Família Scaloni — Parte I
Roberto Scaloni era o maior mafioso de Nova York. Um ás do crime organizado; sempre bem vestido e trajado com sua camisa, gravata e paletó. Quem o via pela rua o chamava de Doutor Scaloni, mesmo que o homem não tivesse completado a quinta série.
Ele organizava passeatas, sorteios e até mesmo competições de tiro ao alvo. O alvo, claro, sendo os chefões das outras famílias. Quem matasse um chefão ganhava um bônus de quinze mil dólares e férias para as Bahamas. Scaloni era um homem íntegro que amava sua família cruel.

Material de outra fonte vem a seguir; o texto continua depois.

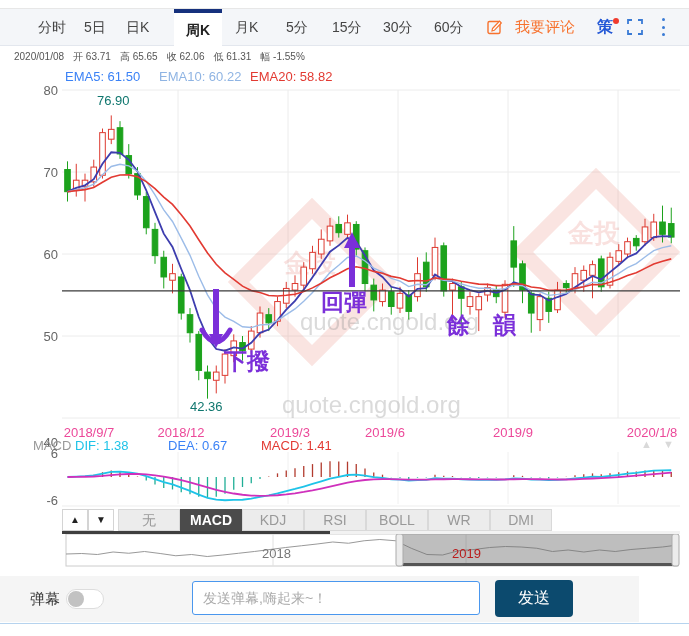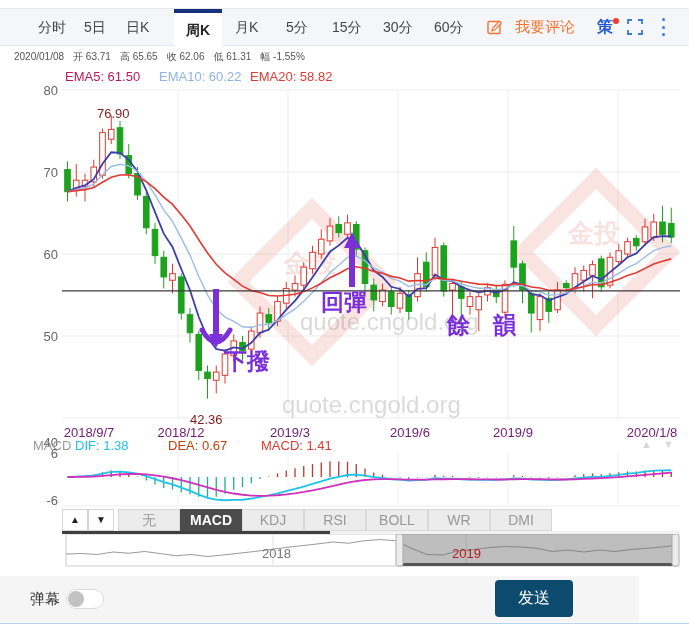"EMA5: 61.50" span { color: #be185d -> #3b82f6 }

Quando não mandava executar sua concorrência, o mafioso jogava críquete com seus velhos amigos de infância: Thomas Caruso e Leonardo D’Ângelo, que vez ou outra faziam breves serviços para Roberto, seja traficando drogas ou botando corpos para nadar junto aos peixes. Ele era muito poderoso; a polícia e os políticos estavam em suas mãos. Scaloni não comandava a cidade. Ele era a cidade.
Tudo mudou, porém, quando seu primeiro filho, Vincenzo “Vince” Scaloni nasceu em 9 de Outubro de 2004 e, com doze anos de idade, no Natal de 2016, virou para seu pai e disse, para a decepção do mafioso:
— Pai, eu quero trabalhar com T.I.
Aquilo atingiu Roberto Scaloni no coração. Como assim o jovem não gostaria de seguir os passos da família, transformando a concorrência em alimento de piranha? Fingiu não se importar o bastante, mas logo chamou seus caporegimes de confiança e seu consigliere para um debate a respeito do futuro da família Scaloni.
— Um ultraje, padrinho. É isso o que é. Temos que dar um fim antes que se reproduza — disse um homem robusto, calvo e de ética duvidosa. Seu nome era Salvatore Colombo, o nefasto caporegime da família Scaloni.
— Isso não tem sentido. Ele é só um garoto, vai aprender com a vida — rebateu o outro caporegime, Thomas Corleone. Ele era um homem esguio, romântico e encantador. E também fora o mais eficiente executor da família Scaloni.
Roberto fez um gesto de silêncio e virou para seu consigliere.
— Antonio, o que sugere? — perguntou o mafioso com sua voz ríspida.
— Creio que podemos dar um susto no rapaz e então desenrolar a partir disto. — Sugeriu o consigliere Antonio Esposito.
E foi o que fizeram. Por semanas planejaram como dar cabo do moleque sem precisar manda-lo para uma viagem só de ida para o mundo dos sonhos. Então, uma epifania: um novo sucessor. Marcou um encontro romântico com a Sra. Aurora Scaloni em um chiquérrimo restaurante tradicional, o Pacino’s.
O jantar foi efetivo e, quando voltaram para casa, caíram na cama para uma boa e velha scopata. Nove meses após o acontecido nascera um novo menino, Enzo Scaloni.
— Ele é lindo — disse Aurora, emotiva na cama do hospital. — Nosso segundo garotinho.
Quase cinco anos depois, durante a pandemia da Covid-19, Vincenzo estudava remotamente e Enzo brincava no quintal com seu pai.
— Papai.
— Sim, Enzo?
— Eu acho que sei o que quero ser quando crescer.
Roberto congelou. Aquela era a hora da verdade.
— E o que seria, filho?
— Essa gente morrendo tudo me faz pensar bastantão assim — fez um gesto de tamanho. — E aí eu fiquei triste.
Será que ele quer ser médico?, Roberto perguntou a si mesmo. Ao menos é melhor do que T.I., e pode ser útil na família.
— E então?
— Eu quero ser vendedor de sabão.
E naquele momento, Roberto Scaloni decidiu fazer o impensável para uma família italiana tão conservadora: adotar uma menina.